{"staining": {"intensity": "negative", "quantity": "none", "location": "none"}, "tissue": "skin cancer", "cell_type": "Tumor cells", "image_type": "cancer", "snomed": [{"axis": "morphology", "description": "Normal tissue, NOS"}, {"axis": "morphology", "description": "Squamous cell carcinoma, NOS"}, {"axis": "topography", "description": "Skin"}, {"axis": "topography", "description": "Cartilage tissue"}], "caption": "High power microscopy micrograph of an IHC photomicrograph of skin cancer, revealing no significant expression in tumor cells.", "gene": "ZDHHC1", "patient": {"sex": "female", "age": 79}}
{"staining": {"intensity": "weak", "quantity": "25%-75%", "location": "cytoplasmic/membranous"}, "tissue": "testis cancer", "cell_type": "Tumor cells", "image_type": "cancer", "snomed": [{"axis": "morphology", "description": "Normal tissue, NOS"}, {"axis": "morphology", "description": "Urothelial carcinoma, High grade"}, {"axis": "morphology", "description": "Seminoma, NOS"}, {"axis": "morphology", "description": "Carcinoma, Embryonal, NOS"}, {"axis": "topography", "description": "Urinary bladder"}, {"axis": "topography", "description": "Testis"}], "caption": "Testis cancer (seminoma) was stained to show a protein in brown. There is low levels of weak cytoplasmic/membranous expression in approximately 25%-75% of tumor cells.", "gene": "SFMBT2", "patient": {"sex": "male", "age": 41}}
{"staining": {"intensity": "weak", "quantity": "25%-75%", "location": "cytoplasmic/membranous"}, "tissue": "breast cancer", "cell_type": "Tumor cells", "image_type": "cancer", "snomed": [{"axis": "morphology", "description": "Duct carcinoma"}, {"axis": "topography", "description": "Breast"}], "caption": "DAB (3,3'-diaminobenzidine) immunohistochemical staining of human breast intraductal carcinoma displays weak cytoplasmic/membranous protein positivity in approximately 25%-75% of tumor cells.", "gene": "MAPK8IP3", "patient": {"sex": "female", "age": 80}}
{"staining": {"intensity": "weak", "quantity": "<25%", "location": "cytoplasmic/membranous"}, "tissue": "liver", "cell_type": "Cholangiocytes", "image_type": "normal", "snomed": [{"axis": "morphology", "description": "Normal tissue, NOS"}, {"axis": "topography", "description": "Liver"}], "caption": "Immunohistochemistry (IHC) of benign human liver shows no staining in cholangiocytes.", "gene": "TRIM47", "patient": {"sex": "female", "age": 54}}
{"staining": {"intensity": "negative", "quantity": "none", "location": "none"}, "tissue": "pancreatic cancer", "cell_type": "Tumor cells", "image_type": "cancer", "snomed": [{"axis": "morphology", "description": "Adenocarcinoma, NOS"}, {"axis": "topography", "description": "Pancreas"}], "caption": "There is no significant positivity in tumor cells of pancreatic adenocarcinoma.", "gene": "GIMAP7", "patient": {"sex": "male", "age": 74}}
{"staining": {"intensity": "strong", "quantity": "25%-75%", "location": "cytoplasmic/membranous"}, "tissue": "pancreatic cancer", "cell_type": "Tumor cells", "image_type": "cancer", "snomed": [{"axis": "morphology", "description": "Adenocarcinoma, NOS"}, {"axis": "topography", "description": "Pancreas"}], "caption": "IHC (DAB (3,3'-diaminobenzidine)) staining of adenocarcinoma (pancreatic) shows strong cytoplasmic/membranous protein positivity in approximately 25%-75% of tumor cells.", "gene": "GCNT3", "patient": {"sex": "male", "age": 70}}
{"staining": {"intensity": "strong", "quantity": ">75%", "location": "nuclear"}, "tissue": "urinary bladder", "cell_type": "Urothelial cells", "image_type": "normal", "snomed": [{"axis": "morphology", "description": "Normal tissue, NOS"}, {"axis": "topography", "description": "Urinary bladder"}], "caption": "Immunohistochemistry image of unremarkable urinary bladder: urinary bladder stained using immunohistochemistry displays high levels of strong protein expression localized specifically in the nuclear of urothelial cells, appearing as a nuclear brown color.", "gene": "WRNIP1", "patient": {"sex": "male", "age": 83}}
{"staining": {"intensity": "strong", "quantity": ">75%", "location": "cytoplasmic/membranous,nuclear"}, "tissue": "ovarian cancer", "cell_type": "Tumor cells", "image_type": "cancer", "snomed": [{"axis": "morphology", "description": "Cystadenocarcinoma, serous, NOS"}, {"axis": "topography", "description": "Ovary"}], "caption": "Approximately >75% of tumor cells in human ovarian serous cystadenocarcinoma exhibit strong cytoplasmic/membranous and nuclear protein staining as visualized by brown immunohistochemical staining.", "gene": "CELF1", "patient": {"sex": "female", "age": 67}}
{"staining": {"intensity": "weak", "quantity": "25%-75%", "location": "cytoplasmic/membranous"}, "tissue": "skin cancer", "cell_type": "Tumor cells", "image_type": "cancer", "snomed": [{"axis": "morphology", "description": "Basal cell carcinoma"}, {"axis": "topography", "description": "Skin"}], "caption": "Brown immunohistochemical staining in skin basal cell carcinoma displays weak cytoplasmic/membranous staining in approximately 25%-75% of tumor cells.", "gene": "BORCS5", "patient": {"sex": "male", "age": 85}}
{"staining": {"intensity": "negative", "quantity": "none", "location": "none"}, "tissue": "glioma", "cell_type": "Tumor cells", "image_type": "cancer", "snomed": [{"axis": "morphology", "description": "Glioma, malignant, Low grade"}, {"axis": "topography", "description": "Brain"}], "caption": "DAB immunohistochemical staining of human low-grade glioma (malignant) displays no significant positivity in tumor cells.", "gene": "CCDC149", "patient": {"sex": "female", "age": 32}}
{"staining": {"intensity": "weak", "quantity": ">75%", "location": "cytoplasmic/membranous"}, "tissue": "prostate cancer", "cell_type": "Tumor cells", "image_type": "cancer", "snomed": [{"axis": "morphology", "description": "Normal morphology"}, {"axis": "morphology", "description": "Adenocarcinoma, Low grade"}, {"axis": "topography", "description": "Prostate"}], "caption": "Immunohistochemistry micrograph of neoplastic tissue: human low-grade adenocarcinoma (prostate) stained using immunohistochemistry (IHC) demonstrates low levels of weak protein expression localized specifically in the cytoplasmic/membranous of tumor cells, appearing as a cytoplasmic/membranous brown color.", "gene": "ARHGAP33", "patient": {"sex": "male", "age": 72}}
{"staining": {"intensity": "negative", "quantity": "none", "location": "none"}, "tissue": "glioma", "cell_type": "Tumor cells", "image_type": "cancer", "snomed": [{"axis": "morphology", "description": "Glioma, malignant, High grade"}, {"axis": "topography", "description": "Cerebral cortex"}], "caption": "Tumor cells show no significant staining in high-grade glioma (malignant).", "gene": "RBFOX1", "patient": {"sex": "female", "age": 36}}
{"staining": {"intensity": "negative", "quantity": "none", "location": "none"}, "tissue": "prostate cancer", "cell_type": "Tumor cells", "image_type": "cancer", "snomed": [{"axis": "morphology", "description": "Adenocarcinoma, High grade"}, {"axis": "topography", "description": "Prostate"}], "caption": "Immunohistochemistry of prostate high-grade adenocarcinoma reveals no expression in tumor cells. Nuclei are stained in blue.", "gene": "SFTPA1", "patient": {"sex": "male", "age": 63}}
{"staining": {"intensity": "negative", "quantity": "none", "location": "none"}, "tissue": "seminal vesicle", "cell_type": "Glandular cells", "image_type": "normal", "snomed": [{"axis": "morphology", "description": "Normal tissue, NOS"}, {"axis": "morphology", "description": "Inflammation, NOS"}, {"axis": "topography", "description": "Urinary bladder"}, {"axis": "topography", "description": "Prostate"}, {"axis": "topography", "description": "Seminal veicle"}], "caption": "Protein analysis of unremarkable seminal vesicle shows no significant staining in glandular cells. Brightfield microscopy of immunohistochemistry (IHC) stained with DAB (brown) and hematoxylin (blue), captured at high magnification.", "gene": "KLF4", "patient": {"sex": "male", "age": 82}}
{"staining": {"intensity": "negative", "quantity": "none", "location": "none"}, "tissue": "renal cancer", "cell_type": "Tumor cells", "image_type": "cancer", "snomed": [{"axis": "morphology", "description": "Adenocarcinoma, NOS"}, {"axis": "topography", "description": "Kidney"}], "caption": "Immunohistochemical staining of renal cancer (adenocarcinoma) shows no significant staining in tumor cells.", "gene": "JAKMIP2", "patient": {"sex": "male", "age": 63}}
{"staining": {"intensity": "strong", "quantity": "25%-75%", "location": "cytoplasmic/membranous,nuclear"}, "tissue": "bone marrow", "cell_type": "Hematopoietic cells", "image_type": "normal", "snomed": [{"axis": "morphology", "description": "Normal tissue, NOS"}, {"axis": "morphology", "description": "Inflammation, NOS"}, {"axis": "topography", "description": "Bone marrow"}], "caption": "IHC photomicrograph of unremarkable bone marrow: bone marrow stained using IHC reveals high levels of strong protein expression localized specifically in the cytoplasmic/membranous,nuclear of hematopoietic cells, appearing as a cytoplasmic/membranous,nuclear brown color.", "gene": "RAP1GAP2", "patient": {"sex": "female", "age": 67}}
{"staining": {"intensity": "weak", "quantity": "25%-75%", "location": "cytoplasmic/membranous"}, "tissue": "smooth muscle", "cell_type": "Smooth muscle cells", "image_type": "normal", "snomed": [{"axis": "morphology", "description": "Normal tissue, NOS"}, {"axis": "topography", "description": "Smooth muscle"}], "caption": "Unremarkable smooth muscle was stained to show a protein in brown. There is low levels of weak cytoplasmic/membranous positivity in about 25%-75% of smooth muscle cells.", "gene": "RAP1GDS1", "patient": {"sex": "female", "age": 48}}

==========

__REQUIREMENT__. At the line containing "staining of renal", start copying. Continue exactly through the final line of the entries above and stop there.

__SOLVED PROBLEM__.
{"staining": {"intensity": "negative", "quantity": "none", "location": "none"}, "tissue": "renal cancer", "cell_type": "Tumor cells", "image_type": "cancer", "snomed": [{"axis": "morphology", "description": "Adenocarcinoma, NOS"}, {"axis": "topography", "description": "Kidney"}], "caption": "Immunohistochemical staining of renal cancer (adenocarcinoma) shows no significant staining in tumor cells.", "gene": "JAKMIP2", "patient": {"sex": "male", "age": 63}}
{"staining": {"intensity": "strong", "quantity": "25%-75%", "location": "cytoplasmic/membranous,nuclear"}, "tissue": "bone marrow", "cell_type": "Hematopoietic cells", "image_type": "normal", "snomed": [{"axis": "morphology", "description": "Normal tissue, NOS"}, {"axis": "morphology", "description": "Inflammation, NOS"}, {"axis": "topography", "description": "Bone marrow"}], "caption": "IHC photomicrograph of unremarkable bone marrow: bone marrow stained using IHC reveals high levels of strong protein expression localized specifically in the cytoplasmic/membranous,nuclear of hematopoietic cells, appearing as a cytoplasmic/membranous,nuclear brown color.", "gene": "RAP1GAP2", "patient": {"sex": "female", "age": 67}}
{"staining": {"intensity": "weak", "quantity": "25%-75%", "location": "cytoplasmic/membranous"}, "tissue": "smooth muscle", "cell_type": "Smooth muscle cells", "image_type": "normal", "snomed": [{"axis": "morphology", "description": "Normal tissue, NOS"}, {"axis": "topography", "description": "Smooth muscle"}], "caption": "Unremarkable smooth muscle was stained to show a protein in brown. There is low levels of weak cytoplasmic/membranous positivity in about 25%-75% of smooth muscle cells.", "gene": "RAP1GDS1", "patient": {"sex": "female", "age": 48}}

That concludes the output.